GemshornGemshorn

A kind of medieval recorder made from a cow's horn. The sound is soft, like a cross between a wooden flute and an ocarina.

The first clear illustration of the gemshorn is found in Virdung's Musica Getutscht (1511). By mid sixteenth century the instrument had fallen out of use. It has survived in the organ stop of the same name. The stop contains a strong fifth-sounding partial. They have been revived based on descriptions and pictures published in the 16th century.

The gemshorn is the only medieval flute with a sharply tapering conical bore. Its shape is determined naturally since it is made from the horn of a chamois or ox. The tone has a sweet color somewhere between a soft recorder and an ocarina. Its haunting delicate sound is even more impressive when one considers the ordinary material from which it is constructed. Shepherds probably used its gentle tones to calm animals.
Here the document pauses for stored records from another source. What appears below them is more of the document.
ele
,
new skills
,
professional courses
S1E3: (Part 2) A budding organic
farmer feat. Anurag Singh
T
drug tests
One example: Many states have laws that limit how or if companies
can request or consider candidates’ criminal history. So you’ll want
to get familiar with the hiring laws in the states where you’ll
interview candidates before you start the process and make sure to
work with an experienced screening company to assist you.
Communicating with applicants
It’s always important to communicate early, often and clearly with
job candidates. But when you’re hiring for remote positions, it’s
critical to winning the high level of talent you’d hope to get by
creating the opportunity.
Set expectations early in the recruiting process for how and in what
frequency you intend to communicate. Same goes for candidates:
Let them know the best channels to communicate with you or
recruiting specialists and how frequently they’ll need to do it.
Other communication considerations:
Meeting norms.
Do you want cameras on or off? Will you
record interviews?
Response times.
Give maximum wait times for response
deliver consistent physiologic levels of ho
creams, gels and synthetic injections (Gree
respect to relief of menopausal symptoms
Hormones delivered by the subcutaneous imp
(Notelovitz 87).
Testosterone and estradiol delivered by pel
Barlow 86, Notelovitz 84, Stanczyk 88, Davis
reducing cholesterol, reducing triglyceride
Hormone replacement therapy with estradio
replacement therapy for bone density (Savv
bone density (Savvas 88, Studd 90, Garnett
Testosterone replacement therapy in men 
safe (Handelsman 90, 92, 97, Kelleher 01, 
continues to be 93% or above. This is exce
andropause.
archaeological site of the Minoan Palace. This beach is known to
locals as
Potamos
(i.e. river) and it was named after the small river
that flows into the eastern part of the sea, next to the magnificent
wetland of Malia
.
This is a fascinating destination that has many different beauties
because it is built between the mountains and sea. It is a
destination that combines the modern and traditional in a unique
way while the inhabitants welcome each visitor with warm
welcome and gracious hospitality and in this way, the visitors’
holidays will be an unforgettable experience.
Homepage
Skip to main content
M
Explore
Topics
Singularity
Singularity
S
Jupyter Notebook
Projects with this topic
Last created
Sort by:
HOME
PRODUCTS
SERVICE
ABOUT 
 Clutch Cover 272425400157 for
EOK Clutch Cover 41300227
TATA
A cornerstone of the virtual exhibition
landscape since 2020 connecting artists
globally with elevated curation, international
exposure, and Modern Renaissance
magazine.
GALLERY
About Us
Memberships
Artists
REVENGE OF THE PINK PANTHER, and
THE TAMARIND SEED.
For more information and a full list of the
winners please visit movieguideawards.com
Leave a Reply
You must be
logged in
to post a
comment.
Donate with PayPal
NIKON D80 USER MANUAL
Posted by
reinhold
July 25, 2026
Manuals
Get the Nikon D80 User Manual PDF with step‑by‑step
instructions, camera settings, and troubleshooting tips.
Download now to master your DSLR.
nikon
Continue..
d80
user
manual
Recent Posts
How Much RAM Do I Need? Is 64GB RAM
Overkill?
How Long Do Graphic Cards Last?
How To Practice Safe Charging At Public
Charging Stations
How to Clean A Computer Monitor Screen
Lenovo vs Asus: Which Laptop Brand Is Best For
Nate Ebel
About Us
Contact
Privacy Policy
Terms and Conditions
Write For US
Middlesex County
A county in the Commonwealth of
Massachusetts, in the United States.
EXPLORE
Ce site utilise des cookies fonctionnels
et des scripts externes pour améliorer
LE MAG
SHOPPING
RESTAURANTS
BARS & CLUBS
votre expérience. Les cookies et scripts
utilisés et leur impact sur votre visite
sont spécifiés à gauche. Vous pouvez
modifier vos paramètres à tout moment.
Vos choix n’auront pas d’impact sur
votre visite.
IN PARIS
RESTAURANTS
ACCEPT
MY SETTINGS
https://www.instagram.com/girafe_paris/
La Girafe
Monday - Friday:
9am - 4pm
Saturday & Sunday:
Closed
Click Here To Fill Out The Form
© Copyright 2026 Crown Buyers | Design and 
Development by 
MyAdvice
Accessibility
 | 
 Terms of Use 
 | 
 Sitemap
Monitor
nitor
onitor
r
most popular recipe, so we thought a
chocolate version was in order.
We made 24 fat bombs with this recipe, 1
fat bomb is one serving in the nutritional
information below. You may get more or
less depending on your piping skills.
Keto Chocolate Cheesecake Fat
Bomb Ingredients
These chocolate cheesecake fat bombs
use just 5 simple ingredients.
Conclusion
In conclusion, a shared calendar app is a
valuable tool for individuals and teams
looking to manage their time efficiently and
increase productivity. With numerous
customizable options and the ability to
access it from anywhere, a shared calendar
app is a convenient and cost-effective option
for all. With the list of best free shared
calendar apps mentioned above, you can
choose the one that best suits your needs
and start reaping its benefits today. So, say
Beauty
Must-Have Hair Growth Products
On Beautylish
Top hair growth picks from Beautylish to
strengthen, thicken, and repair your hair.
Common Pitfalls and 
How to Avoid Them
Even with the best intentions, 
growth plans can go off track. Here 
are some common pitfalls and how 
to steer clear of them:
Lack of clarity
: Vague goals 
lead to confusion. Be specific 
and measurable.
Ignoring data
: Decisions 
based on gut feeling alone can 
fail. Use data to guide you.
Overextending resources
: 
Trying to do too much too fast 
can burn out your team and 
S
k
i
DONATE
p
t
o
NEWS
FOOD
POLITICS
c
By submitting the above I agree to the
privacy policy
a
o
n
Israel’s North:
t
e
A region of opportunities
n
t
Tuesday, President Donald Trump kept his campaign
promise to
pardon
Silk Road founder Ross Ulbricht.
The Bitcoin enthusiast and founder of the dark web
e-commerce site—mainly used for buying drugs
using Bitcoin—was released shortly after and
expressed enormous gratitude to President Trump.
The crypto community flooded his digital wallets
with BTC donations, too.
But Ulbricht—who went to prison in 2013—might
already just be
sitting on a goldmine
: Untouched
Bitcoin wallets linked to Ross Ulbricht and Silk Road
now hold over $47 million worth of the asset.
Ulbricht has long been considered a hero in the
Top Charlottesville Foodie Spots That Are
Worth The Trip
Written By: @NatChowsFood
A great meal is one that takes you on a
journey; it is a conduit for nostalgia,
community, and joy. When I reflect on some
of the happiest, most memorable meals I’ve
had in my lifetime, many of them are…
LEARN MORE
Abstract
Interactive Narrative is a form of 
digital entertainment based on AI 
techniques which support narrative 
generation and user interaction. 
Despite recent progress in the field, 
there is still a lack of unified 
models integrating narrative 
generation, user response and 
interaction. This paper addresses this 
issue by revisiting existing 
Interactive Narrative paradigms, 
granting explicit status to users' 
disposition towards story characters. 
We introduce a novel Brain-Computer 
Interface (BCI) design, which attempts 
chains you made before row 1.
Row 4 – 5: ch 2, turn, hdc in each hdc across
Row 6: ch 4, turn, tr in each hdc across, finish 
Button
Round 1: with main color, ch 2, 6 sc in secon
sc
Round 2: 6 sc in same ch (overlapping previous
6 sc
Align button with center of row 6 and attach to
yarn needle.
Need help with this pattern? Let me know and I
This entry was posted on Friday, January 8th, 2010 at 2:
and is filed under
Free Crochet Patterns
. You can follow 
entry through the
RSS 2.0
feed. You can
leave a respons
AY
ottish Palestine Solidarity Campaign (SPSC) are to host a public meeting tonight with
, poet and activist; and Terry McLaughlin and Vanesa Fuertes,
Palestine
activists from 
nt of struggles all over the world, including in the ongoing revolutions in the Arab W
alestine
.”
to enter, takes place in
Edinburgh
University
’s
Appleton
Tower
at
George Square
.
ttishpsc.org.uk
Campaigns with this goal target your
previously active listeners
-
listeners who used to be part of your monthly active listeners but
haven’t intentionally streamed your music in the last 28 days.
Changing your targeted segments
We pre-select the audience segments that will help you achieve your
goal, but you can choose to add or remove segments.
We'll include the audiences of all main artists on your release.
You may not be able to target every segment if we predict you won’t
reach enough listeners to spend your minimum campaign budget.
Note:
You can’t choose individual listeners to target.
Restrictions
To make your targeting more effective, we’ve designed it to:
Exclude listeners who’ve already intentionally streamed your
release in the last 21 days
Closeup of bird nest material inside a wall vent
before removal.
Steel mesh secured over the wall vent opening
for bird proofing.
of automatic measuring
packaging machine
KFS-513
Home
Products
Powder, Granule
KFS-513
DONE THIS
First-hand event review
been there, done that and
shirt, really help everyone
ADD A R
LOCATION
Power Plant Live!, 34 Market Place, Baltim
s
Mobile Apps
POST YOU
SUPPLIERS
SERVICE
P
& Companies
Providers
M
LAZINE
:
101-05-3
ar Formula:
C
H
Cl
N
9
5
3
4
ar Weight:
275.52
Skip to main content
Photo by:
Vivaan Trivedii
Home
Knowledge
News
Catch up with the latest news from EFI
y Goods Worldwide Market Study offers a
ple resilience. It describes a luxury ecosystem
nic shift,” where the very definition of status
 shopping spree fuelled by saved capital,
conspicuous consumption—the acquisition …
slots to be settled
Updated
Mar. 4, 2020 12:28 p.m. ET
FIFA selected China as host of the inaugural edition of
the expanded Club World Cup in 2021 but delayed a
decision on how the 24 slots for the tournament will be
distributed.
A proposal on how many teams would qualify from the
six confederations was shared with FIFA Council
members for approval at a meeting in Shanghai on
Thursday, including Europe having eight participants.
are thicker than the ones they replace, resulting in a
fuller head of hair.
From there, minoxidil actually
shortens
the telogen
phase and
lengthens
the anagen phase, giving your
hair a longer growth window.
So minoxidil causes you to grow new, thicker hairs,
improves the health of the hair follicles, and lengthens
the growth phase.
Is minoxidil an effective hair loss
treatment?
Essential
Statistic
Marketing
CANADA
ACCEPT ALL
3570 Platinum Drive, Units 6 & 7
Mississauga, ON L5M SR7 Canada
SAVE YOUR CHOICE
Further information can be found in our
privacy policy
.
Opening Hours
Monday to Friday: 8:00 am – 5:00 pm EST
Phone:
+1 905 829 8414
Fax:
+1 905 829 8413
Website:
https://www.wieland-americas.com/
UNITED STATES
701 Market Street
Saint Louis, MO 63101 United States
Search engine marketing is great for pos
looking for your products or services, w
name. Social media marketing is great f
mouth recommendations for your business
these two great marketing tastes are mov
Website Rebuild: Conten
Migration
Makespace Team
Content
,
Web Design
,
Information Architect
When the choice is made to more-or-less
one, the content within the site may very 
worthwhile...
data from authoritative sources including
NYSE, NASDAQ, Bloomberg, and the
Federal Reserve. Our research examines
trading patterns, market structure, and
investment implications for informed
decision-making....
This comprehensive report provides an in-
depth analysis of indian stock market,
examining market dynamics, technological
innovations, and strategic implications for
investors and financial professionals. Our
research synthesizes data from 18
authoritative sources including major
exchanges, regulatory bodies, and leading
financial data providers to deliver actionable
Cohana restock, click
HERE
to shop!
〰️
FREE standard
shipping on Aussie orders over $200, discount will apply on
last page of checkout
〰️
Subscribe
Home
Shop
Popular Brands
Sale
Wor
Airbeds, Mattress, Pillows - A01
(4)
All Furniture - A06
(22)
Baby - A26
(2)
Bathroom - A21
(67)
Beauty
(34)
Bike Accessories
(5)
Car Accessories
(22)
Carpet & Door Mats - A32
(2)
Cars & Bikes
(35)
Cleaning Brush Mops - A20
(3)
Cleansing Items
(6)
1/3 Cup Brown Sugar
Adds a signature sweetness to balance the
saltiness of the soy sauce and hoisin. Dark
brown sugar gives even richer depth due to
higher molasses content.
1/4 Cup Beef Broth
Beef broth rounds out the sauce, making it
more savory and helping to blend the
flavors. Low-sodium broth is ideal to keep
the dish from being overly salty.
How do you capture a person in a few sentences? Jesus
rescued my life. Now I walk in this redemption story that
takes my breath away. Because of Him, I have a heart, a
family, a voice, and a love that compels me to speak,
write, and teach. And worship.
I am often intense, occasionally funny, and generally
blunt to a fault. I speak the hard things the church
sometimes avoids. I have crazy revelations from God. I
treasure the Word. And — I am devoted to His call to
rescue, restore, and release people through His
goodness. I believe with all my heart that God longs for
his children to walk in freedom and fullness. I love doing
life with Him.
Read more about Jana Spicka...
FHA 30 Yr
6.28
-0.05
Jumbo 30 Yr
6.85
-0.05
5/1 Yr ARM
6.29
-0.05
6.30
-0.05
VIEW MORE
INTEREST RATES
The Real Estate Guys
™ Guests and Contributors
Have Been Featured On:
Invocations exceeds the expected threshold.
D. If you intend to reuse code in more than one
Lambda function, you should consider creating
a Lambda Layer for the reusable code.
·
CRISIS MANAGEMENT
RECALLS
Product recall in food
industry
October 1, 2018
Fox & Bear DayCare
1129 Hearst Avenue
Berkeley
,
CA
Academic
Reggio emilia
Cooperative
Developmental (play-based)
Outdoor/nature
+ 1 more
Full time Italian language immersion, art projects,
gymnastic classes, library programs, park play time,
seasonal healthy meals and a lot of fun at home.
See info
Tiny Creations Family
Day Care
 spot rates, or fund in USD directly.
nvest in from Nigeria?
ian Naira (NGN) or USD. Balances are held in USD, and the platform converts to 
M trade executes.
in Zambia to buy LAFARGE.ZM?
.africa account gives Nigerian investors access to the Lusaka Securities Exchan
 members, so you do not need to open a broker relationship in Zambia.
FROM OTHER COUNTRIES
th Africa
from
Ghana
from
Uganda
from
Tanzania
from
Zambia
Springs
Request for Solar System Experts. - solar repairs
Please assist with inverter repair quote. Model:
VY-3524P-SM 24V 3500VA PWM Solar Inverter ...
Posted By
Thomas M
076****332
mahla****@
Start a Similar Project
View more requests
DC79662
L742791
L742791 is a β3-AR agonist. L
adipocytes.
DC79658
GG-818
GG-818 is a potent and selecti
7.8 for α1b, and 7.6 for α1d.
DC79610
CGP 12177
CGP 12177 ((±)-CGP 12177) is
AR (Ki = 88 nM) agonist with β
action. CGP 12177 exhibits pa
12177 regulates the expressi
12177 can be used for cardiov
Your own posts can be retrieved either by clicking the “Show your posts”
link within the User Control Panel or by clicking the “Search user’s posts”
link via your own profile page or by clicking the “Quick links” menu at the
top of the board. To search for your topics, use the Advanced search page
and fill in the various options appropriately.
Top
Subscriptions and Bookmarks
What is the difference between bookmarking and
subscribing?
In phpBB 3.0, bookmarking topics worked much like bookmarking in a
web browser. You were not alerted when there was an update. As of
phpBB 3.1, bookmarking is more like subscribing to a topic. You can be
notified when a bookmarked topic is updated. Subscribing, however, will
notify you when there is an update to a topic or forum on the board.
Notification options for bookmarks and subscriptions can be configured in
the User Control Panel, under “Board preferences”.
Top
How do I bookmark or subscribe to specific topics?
It is impossible to produce an exact copy of a medieval gemshorn for two reasons — only a few unplayable instruments survive and there are only a few very vague drawings from 16th-century sources. There are no extant medieval depictions of gemshorns and no contemporary descriptions of them. The surviving specimens are unplayable and undated. (No. 3436 in the Musical Instrument Museum of the Staatliches Institut für Musickforschung in Berlin). Curt Sachs examined a gemshorn in the Bach-Haus at Eisenach back in 1913, but it has since disappeared.

An instrument found in 1908 currently in the Museo Nazionale di Arti e Tradizioni Popolari di Roma is unplayable. Another instrument found in the ground under a timbered house dated about 1455 was fired from clay. Both of these instruments have only four holes in the top, and one in the back.

Reconstructions by Andrew Parkinsonhave demonstrated that by building a Gemshorn with only four holes (one thumb hole and three front-lateral handle holes), it is possible to play an octave.

Herbert Myers suggests that the it was only of "peripheral" importance in the Middle Ages and was unlikely to have possessed the recorder-like fingering system given it by modern builders, and even less likely to have been built in families.

Other illustrations also show a horn with only four holes.

Modern makers bore seven holes in the front and one in the back. It makes sense to assume that instrument makers in antiquity would try to get the maximum number of notes possible from the instrument, and there are too few surviving descriptions to say with certainty that every gemshorn only had four holes. The body of the instrument is an animal horn with the cross-section of an oblate spheroid. Acoustically, there are only a few things you can do with this shape. By plugging one end and carving a lip, you get the fundamental tone of the instrument. Boring eight holes allows the player to get different notes, but only in the range of a ninth. It can't be overblown to get higher notes, so that's about it.